Rudi von Wurstig war ein ganz besonderes Exemplar dieser liebenswert-seligen Gossen-Philosophen.
Auch er konnte sich damit brüsten, schon seit über dreißig Jahren ein Leben ohne Arbeit genossen zu haben.
Zu DDR-Zeiten hatte man zunächst versucht, den angeblich aus einem verarmten und heruntergekommenen Raubrittergeschlecht stammenden Außenseiter zu disziplinieren und in ein nützlichen Mitglied der sozialistischen Gesellschaft umzuwandeln.
Doch alle unternommenen Versuche schlugen jämmerlich fehl und kosteten dem Staatswesen letztendlich mehr, als man sich jemals von dem Tunichtgut an Nutzen erhoffen konnte.
Man einigte sich also schließlich mit ihm dahingehend, daß er alle Jahre wieder vom Frühjahr bis zum Herbst seine Freiheit als Clochard genießen durfte, ausgestattet mit einem kleinen Taschengeld und natürlich unter der Bedingung, daß er nicht allzusehr über die Stränge schlug.
Eine Arbeitsstelle war für ihn sowieso beim besten Willen nicht mehr von den örtlichen Behörden zu vermitteln.
Schon die bloße Erwähnung des Namens dieses Schrecken verbreitenden adligen Unholdes reichte aus, um die Kaderleiter sämtlicher VEB-Betriebe im Umkreis von zehn Meilen voller Verzweiflung die Hände über dem Kopf zusammenschlagen zu lassen.
Mit diesem Ballast an Bord, so drohten sie, könne unmöglich der laufende Fünfjahrplan erfüllt werden.

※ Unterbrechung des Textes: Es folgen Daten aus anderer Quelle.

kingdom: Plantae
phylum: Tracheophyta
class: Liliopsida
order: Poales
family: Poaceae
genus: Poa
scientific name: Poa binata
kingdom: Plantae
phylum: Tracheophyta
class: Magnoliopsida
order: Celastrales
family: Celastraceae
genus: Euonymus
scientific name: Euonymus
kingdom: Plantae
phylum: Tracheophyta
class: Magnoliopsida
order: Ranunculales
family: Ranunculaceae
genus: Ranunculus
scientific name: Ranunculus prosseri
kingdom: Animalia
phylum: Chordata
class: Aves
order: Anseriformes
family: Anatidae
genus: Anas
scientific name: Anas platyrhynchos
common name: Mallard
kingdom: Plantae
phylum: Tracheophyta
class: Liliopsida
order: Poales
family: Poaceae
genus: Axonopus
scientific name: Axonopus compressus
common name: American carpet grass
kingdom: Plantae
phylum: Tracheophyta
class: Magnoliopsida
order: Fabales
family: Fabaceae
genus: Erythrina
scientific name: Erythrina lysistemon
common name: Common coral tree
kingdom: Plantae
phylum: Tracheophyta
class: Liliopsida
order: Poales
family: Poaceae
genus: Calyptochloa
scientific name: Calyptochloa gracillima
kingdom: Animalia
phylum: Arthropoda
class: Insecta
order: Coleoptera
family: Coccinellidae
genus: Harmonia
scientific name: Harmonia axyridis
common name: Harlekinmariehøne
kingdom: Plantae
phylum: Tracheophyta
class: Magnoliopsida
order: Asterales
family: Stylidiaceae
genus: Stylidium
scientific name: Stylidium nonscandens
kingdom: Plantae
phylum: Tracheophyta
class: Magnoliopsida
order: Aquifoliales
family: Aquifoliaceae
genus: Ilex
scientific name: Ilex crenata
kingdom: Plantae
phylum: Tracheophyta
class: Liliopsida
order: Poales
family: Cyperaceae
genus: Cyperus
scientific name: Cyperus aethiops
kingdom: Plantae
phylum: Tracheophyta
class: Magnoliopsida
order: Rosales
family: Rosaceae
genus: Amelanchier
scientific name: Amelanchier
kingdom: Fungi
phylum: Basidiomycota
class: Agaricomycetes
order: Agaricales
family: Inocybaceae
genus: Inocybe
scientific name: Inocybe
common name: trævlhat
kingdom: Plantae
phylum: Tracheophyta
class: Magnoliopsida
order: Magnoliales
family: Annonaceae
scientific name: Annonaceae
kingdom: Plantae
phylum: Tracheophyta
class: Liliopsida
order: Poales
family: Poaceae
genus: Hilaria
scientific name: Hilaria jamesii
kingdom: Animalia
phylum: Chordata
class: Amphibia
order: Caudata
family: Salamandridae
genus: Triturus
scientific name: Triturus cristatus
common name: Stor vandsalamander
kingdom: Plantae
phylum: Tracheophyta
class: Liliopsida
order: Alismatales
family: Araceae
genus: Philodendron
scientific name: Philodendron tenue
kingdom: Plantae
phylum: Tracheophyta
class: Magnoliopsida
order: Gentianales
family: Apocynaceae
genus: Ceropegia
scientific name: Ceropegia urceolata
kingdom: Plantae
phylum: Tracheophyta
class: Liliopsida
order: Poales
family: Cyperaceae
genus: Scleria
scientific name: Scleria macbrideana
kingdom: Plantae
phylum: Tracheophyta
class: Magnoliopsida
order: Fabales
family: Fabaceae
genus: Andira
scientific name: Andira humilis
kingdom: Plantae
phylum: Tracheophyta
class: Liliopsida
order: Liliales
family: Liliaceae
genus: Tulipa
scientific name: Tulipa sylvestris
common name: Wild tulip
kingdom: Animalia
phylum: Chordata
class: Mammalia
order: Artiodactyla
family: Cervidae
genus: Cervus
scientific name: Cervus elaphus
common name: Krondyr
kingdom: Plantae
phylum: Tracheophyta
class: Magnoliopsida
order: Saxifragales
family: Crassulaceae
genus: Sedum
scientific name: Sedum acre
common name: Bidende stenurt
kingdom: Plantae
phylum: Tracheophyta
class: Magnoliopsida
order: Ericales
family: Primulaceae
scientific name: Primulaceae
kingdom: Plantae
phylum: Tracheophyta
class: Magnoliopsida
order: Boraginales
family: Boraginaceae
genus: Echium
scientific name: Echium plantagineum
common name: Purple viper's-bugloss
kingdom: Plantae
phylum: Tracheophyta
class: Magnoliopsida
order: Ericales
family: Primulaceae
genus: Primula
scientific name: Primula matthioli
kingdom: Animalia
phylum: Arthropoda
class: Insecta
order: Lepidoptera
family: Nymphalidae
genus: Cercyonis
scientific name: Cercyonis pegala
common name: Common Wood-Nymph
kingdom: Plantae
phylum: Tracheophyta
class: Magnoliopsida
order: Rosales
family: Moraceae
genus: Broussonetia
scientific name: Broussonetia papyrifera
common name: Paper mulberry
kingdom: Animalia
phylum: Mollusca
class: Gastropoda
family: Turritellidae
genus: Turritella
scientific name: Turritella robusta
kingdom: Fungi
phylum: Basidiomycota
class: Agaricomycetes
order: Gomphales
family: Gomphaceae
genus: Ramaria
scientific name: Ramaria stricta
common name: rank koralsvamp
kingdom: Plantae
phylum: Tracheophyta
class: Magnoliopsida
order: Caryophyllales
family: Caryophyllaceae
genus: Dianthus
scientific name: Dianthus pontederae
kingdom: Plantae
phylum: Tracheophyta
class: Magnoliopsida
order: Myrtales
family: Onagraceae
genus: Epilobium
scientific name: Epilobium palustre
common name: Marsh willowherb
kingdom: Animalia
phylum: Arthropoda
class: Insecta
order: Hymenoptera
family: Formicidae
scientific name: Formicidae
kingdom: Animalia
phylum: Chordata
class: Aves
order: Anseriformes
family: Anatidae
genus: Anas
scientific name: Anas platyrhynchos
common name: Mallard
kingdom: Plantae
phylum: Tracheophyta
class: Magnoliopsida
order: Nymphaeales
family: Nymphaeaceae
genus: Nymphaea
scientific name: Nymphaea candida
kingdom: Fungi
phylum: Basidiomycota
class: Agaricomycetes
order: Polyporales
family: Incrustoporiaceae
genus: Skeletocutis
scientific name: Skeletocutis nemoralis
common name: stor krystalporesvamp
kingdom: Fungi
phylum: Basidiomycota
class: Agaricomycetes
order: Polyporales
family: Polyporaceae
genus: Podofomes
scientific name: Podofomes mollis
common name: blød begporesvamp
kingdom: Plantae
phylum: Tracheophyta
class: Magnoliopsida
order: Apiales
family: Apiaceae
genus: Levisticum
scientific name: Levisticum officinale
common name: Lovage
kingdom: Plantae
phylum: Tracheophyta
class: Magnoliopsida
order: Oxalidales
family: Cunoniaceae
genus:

Im Oktober nahm man dann gewöhnlich ein mutwillig begangenes Kavaliersdelikt Rudis zum Anlaß, im allgemeinen den Paragraphen über Arbeitsverweigerung und Landstreicherei, um das „assoziale Element“ die kalte Jahreszeit über auf Staatskosten in einer gut beheizten Zelle unterzubringen.
Das kostete allemal weniger, als erst ein frostbedingtes Notdelikt Wurstigs zu provozieren.
Dieser hatte nämlich schon zwei Mal die Fenster der städtischen Polizeiwache zertrümmert hatte, um auf diese robuste Art auf die schleppende Arbeit der Behörden, seine Einweisung in eine Anstalt betreffend, hinzuweisen.
Übrigens waren die Genossen des Wachpersonals der ihn beherbergenden Haftanstalt die einzigen, die sich rundweg positiv über ihren Zögling äußerten, denn im Knast zeigte er sich stets von seiner allerbesten Seite.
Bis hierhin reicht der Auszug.